■ Quoted text:
Single by Shizuka Kudo
- Released: November 5, 2008
- Genre: Pop;
- Length: 5:33
- Label: Pony Canyon
- Songwriter: Miyuki Nakajima;
- Producers: Miyuki Nakajima; Ichizō Seo;

Shizuka Kudo singles chronology
| "Amayo no Tsuki ni" (2007) | "Yukigasa" / "Night Wing" (2008) | "Kimi ga Kureta Mono" (2012) |

Audio sample
- "Yukigasa"file; help;

= Yukigasa =

"Yukigasa" is a song recorded by Japanese singer Shizuka Kudo. It was released as a double A-side single alongside "Night Wing" by Pony Canyon on November 5, 2008.

==Background and composition==
"Yukigasa" is Kudo's first single to be released as a double A-side, with "Night Wing". The 1998 B-side "In the Sky", from the single "Kirara", was treated as an A-side, but never officially released as such. "Yukigasa", as well as "Night Wing", was written and composed by Miyuki Nakajima, and arranged by Ichizō Seo. The single marks Kudo's first collaboration with Nakajima in two years, since "Clāvis (Kagi)". It is described as a "feminine" ballad. Lyrically, the song tells a winter love story of a woman finally finding someone to spend her birthday with. The song is composed in the key of C minor and Kudo's vocals span from G_{3} to B♭_{4} in modal voice, and up to C_{5} in head voice.

■ Problems to solve:
1. In the article on "Yukigasa," what key is the song composed in?
2. From the article on "Yukigasa," quote the passage that starts with the words containing "Shizuka Kudo singles" and ends with "November 5, 2008.".

■ Listed records:

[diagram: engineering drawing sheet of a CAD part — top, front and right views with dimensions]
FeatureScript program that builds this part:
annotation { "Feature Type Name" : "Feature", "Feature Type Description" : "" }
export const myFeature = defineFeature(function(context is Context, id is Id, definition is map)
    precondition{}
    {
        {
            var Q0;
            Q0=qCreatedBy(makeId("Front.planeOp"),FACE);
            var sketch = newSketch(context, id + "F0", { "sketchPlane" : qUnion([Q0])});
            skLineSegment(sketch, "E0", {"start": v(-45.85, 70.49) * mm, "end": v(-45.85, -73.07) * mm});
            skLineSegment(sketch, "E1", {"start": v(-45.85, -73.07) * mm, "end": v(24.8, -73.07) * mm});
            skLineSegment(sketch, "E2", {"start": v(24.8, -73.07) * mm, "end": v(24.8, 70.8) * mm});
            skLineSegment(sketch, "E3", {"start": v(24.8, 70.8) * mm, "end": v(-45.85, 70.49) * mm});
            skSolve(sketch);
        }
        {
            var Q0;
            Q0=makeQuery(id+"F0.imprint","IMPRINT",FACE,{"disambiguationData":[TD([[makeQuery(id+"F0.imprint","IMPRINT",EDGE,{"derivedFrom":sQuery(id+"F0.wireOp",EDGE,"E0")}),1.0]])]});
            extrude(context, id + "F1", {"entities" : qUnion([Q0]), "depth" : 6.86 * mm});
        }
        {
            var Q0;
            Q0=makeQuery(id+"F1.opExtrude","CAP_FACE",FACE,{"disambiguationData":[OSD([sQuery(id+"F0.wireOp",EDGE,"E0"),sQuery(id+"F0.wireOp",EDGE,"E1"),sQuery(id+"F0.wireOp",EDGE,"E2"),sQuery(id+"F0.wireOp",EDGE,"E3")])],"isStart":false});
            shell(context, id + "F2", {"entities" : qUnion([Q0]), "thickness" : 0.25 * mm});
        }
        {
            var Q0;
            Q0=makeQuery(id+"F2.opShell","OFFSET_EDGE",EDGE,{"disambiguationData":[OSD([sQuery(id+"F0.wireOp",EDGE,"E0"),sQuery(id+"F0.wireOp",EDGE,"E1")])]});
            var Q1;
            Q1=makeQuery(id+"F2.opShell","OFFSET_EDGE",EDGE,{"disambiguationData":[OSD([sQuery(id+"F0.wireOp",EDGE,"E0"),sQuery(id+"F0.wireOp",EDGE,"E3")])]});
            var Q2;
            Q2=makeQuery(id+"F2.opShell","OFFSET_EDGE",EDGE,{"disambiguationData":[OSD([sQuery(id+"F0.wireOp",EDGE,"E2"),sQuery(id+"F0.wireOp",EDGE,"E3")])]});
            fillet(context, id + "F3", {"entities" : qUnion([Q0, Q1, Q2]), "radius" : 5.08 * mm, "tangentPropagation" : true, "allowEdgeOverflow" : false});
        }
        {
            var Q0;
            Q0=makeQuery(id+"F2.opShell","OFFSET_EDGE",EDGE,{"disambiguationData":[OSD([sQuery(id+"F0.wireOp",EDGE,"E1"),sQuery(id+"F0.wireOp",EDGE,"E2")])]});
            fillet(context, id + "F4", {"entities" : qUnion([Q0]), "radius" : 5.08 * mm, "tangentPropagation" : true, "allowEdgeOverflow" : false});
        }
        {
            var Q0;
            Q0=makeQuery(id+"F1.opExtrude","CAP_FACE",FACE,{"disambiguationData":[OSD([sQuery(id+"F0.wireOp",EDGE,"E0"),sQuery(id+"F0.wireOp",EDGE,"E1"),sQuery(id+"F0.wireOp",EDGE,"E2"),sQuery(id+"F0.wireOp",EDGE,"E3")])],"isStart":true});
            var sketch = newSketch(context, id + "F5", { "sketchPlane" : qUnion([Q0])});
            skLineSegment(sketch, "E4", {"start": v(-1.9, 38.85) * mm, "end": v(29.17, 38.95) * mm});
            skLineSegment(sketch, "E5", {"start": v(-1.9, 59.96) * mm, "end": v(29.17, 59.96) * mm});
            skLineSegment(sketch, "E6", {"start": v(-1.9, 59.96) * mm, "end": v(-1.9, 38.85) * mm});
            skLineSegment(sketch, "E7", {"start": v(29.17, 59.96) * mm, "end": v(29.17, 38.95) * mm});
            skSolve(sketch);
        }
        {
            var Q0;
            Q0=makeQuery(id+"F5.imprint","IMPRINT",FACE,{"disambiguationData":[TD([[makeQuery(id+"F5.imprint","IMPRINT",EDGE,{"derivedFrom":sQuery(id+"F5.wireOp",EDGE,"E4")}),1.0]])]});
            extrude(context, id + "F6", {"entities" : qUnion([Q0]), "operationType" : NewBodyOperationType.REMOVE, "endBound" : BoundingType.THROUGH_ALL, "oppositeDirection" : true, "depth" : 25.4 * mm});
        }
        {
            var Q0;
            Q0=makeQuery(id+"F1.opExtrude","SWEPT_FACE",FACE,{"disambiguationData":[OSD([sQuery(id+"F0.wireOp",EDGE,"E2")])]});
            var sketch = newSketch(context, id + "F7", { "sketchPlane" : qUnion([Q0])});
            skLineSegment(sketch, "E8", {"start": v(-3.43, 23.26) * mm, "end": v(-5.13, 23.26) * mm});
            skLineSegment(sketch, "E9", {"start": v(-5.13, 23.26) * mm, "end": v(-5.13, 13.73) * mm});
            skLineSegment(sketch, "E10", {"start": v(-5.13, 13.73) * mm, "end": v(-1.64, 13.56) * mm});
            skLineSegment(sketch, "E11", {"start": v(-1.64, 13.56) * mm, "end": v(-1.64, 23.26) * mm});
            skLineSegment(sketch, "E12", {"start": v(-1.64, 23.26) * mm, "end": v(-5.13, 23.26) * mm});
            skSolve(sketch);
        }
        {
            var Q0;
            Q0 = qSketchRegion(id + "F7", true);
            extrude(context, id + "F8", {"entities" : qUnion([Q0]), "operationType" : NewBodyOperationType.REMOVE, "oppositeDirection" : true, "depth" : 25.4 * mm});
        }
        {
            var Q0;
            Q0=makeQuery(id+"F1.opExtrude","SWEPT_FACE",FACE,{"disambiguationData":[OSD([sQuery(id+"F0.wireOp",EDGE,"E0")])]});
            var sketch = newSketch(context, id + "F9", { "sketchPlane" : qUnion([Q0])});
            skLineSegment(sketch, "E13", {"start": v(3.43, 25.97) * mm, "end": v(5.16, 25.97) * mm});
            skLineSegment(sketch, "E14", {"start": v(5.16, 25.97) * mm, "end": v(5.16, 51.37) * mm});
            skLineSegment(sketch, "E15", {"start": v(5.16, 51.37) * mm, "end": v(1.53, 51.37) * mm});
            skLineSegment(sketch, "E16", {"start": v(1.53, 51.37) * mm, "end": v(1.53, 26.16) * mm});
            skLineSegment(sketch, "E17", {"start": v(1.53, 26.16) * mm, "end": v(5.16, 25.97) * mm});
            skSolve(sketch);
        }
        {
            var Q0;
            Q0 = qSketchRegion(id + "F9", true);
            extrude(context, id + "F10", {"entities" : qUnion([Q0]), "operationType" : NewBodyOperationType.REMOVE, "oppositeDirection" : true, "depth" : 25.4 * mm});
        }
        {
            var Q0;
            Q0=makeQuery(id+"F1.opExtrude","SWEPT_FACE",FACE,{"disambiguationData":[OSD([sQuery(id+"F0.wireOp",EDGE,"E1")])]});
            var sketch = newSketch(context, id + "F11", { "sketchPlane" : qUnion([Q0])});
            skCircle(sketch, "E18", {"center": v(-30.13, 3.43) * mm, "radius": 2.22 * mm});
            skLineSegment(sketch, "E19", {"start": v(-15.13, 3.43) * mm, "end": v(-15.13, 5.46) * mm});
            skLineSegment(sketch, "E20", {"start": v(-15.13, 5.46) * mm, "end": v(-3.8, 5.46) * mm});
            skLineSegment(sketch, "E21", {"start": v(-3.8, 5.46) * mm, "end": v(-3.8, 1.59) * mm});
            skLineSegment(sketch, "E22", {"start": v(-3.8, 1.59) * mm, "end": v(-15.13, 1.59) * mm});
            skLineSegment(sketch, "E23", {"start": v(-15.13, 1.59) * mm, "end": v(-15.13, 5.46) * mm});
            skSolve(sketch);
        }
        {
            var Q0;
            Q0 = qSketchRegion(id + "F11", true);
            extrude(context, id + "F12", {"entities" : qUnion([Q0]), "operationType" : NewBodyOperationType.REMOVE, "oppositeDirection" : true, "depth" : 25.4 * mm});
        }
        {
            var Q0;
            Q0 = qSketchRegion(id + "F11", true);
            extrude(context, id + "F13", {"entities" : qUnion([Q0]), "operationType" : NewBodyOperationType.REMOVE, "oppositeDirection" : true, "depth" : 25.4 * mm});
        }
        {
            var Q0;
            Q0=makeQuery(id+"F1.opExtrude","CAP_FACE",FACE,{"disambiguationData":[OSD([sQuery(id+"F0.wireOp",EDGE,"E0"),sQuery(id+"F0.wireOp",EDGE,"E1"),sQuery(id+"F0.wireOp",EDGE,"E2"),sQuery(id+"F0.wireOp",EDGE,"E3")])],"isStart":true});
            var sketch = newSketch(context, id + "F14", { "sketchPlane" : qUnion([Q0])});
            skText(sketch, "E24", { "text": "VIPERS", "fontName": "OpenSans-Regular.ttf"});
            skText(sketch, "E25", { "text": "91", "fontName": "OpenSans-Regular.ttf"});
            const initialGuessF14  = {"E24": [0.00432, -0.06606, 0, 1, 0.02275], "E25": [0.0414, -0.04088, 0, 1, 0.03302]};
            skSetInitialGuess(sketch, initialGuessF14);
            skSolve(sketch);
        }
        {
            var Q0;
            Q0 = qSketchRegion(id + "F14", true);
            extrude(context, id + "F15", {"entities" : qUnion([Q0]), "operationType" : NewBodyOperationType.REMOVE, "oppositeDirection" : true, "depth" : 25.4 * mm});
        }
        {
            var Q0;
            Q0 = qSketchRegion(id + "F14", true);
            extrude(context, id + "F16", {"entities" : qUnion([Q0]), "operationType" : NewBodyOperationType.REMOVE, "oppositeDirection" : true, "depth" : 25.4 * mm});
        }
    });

■ Completed exercise:
1. C minor

2.
Shizuka Kudo singles chronology
| "Amayo no Tsuki ni" (2007) | "Yukigasa" / "Night Wing" (2008) | "Kimi ga Kureta Mono" (2012) |

Audio sample
- "Yukigasa"file; help;

= Yukigasa =

"Yukigasa" is a song recorded by Japanese singer Shizuka Kudo. It was released as a double A-side single alongside "Night Wing" by Pony Canyon on November 5, 2008.